Il 19 luglio 2022, nel trentennale della strage di via D'Amelio, il Presidente della Repubblica, Sergio Mattarella, si espresse così: «La limpida figura del giudice Borsellino – che affermava che chi muore per la legalità, la giustizia, la liberazione dal giogo della criminalità, non muore invano – continuerà a indicare ai magistrati, ai cittadini, ai giovani la via del coraggio, dell'intransigenza morale, della fedeltà autentica ai valori della Repubblica».


E mi permetto di aggiungere: nulla toglieremo all'intrepida testimonianza di coraggio affermando che la grandezza di Giovanni Falcone e Paolo Borsellino risiede anche nella loro eccezionale capacità di comprendere il fenomeno mafioso, di studiarlo e di combatterlo con gli strumenti del diritto.
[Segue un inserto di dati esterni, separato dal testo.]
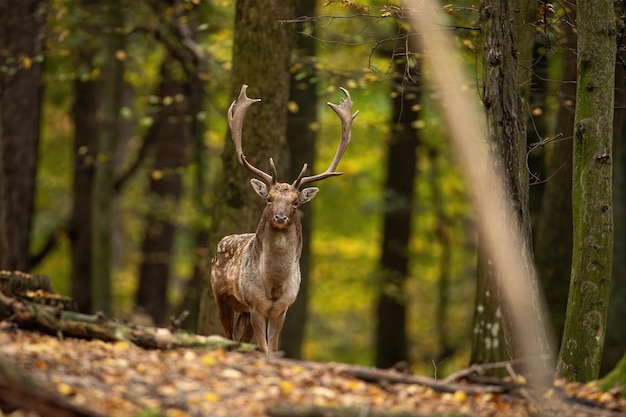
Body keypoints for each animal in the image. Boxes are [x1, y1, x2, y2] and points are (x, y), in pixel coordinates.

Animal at [210, 85, 356, 354]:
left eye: (296, 202)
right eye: (269, 198)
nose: (280, 216)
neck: (275, 285)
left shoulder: (282, 309)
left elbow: (273, 348)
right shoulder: (255, 305)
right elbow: (264, 347)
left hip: (242, 312)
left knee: (241, 338)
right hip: (222, 297)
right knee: (228, 335)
La memoria è anche la riappropriazione, da parte della gente, dei valori che Falcone e Borsellino hanno rappresentato. E il ricordo è anche la dimostrazione di una consapevolezza ormai diffusa: la lotta alla mafia, per risultare alla lunga vincente, non può essere solo delegata all'impegno istituzionale della magistratura e delle Forze dell'Ordine. È stata proprio questa intuizione, in fondo, una parte non secondaria del testamento non scritto dei due magistrati siciliani.